A memo supporting the exclusion “relies on pseudo-science, particularly purported expert ‘assessments’ that are biased and full of errors,” the suit continues. “The ‘assessments’ are written by authors whose testimony has been disqualified in court and who have known ties to anti-LGBTQ advocacy groups. [Its] unfounded claims come from unqualified sources, which include a blog entry, letters to the editor, and opinion pieces.”

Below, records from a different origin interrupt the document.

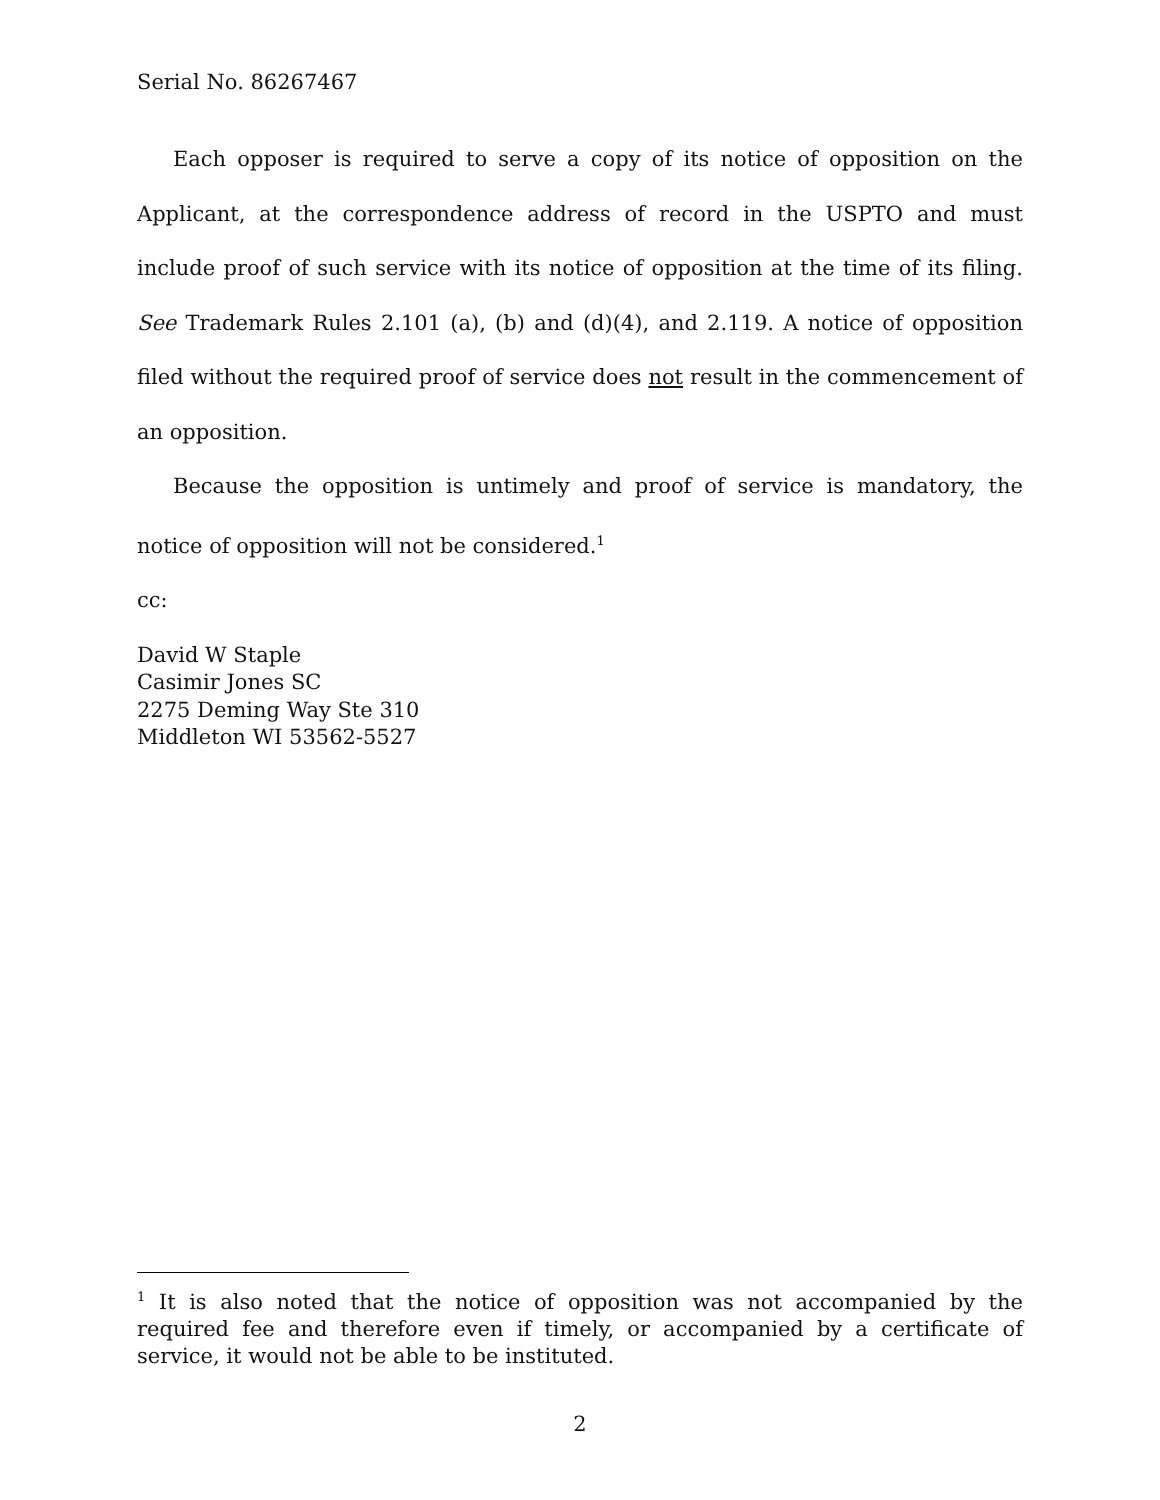Serial No. 86267467
Each opposer is required to serve a copy of its notice of opposition on the Applicant, at the correspondence address of record in the USPTO and must include proof of such service with its notice of opposition at the time of its filing. See Trademark Rules 2.101 (a), (b) and (d)(4), and 2.119. A notice of opposition filed without the required proof of service does not result in the commencement of an opposition.
Because the opposition is untimely and proof of service is mandatory, the notice of opposition will not be considered.<sup>1</sup>
cc:
David W Staple
Casimir Jones SC
2275 Deming Way Ste 310
Middleton WI 53562-5527
<sup>1</sup> It is also noted that the notice of opposition was not accompanied by the required fee and therefore even if timely, or accompanied by a certificate of service, it would not be able to be instituted.
2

“The exclusion represents dangerous governmental action that threatens the health and wellbeing of transgender Medicaid beneficiaries,” the suit notes. “The purpose of Medicaid is to provide health care coverage to individuals who have low income and cannot otherwise afford the costs of necessary medical care. By denying coverage for gender-affirming care, Defendants effectively categorically deny access to medically necessary care to thousands of Floridians who lack other means to pay for such care.”
The number of states with similar exclusions has been decreasing, Charles noted, with just eight other states restricting Medicaid coverage, and not all of them with such broad restrictions as Florida’s. Lambda recently won a settlement in West Virginia with the state agreeing to lift its ban on Medicaid coverage for gender-affirming surgeries.
The suit charges that the Florida ban violates the Fourteenth Amendment to the U.S. Constitution, which guarantees equal protection of the laws; section 1557 of the Patient Protection and Affordable Care Act, which prohibits sex discrimination by any health program that receives federal funds; and the Medicaid Act’s Early and Periodic Screening, Diagnostic, and Treatment provisions as well as its requirement to assure comparable coverage for every Medicaid beneficiary.
The conference call included two of the plaintiffs. August Dekker, a 28-year-old trans man, has rheumatoid arthritis and lives on Supplemental Security Income. His hormone treatments will no longer be covered by Medicaid because of the new Florida rule. “I’m kind of scrambling to find a way to continue taking my prescribed medications,” he said.
Jade Ladue, mother of 12-year-old trans son K.F., noted that K.F. has identified as a boy since he was 4. He had limited media exposure at the time, so “we knew he was speaking from the heart,” Ladue said. He is on puberty-delaying medication and hopes to have testosterone therapy at some point. Jade Ladue is a patient coordinator at a dental office, and her husband, Joshua Ladue, is on Social Security disability. They have four other children, and putting the whole family on her employer-provided insurance is unaffordable, so the Medicaid coverage is crucial she said.
The suit seeks a preliminary injunction blocking enforcement of the rule while the court case proceeds, plus a permanent block on it, compensatory damages to the plaintiffs, and attorneys’ fees and court costs.
The Medicaid rule is one of numerous anti-LGBTQ+ actions taken by Florida recently. These include the infamous “don’t say gay” law, which restricts classroom instruction on sexual orientation and gender identity.